4. Lloyd Carson Blevins b 5 DEC 1924 Ashland, Boyd Co KY d 18 Nov 1996 Ashland, Boyd Co KY; buried Rose Hill Mausoleum, Ashland, Boyd Co KY; m. 12 Feb 1946 Boyd Co KY to Myrtle Margaret Filmore b 18 Nov 1925 Ashland, Boyd Co KY; d/o Charles Filmore and Lula Wellman.

5. Male Blevins m. Female Childress; d/o Charles William Childress and Enid Elizabeth Fuller.

Carson Blevins worked for Armco Steel Corp. in Ashland, Kentucky, for 32 years. When he first moved his family to Ashland from Lawrence County, they resided on Harrison Street. Carson and his brother-in-law Att Clark would meet at the end of Harrison and 6th Streets and walk all the way to Armco together. Carson retired from Armco in 1956. My dad can recall that Carson was an excellent gardener and had a very large garden. Carson and Nettie moved from Harrison Street and lived at 2760 Monroe Street in Ashland, Kentucky. Carson suffered with asthma and emphazema, but he did not let that stop him from working. Many members of the family recalled that Carson was always working. Although he wouldn't loan out his possessions, he was very willing to help his family if they needed it. My dad could recall when his parents decided to build a concrete porch on the front of their house. The foundation had to be built up and Hugh asked his brother-in-law Carson if he could borrow his pick-up truck. Although Carson wouldn't loan the truck, he offered to (and did) help Hugh make many trips back and forth to Armco to gather slag to build the foundation of the porch. He is buried in Rose Hill Cemetery, Ashland, Kentucky. NOTE: Kentucky Vitals misindexed Carson's death certificate under the last name "Blevines."

According to the 1900 census, Nettie Boggs' full name was Alice Jeanette Boggs. I mentioned this to Gertie Blevins Rice and she said that she had never heard her mother referred to as "Alice" and didn't know that to be her first name. Nettie met Carson Blevins when he came to help John Milt Boggs shear sheep. They were married at John Milt Boggs' home when Nettie was just 15 years old and the witnesses to the marriage were James Slone (her brother-in-law) and Harry Triplett. Together Nettie and Carson raised a family of five children. Nettie and Carson moved to Ashland after the birth of their son J.M. Blevins and lived on Harrison Street. Later on they lived at 2760 Monroe Street in Ashland. Gertie told me that Nettie often had dreams which later came true. She dreamed about a family member's house burning down and received a call the next day that the house had in fact burned down. Another family member could recall a dream that Nettie had about a little chicken in a hog pin. She tried to save the little chicken, but the hogs trampled it to death.

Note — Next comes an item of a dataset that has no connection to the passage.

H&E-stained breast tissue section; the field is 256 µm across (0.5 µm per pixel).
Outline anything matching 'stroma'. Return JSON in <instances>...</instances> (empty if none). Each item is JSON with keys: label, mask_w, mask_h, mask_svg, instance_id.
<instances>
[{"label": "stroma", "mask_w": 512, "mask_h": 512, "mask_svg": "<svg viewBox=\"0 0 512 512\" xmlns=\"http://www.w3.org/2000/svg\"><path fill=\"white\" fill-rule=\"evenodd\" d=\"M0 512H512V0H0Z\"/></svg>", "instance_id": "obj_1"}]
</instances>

She knew the next morning that something terrible had happened to her son Bill. Thereafter, she received the news that he had been killed while serving in the military. A niece of Nettie's could recall that she was a very good cook. She particularly remembered her making a sandwich spread of pinto beans and relish. Another niece recalled her baking bread and have perfect loafes on her kitchen counter. Nettie had a very sweet personality and is fondly remembered by many members of the family. She was a member of the United Baptist Church. Later in life, Nettie had a very serious case of Alzheimer's disease or some form of dementia. Some family members believed that this was brought on by the loss of her son Bill during WWII. Her daugther, Gertie Blevins Rice, told me that this wasn't so. Undoubtedly Nettie was greatly upset by the loss of her son and requested that he be buried in a place where she could see his grave from her house. Gertie and her brother Gene took Nettie to a hospital in Lexington to have her evaluated and the doctor told them that she was developing Alzheimer's, but that it did not relate to Bill's death. Interestingly, there has been more modern research that indicates that traumatic events can be a trigger to these types of health problems. She is buried in Rose Hill Cemetery, Ashland, Kentucky.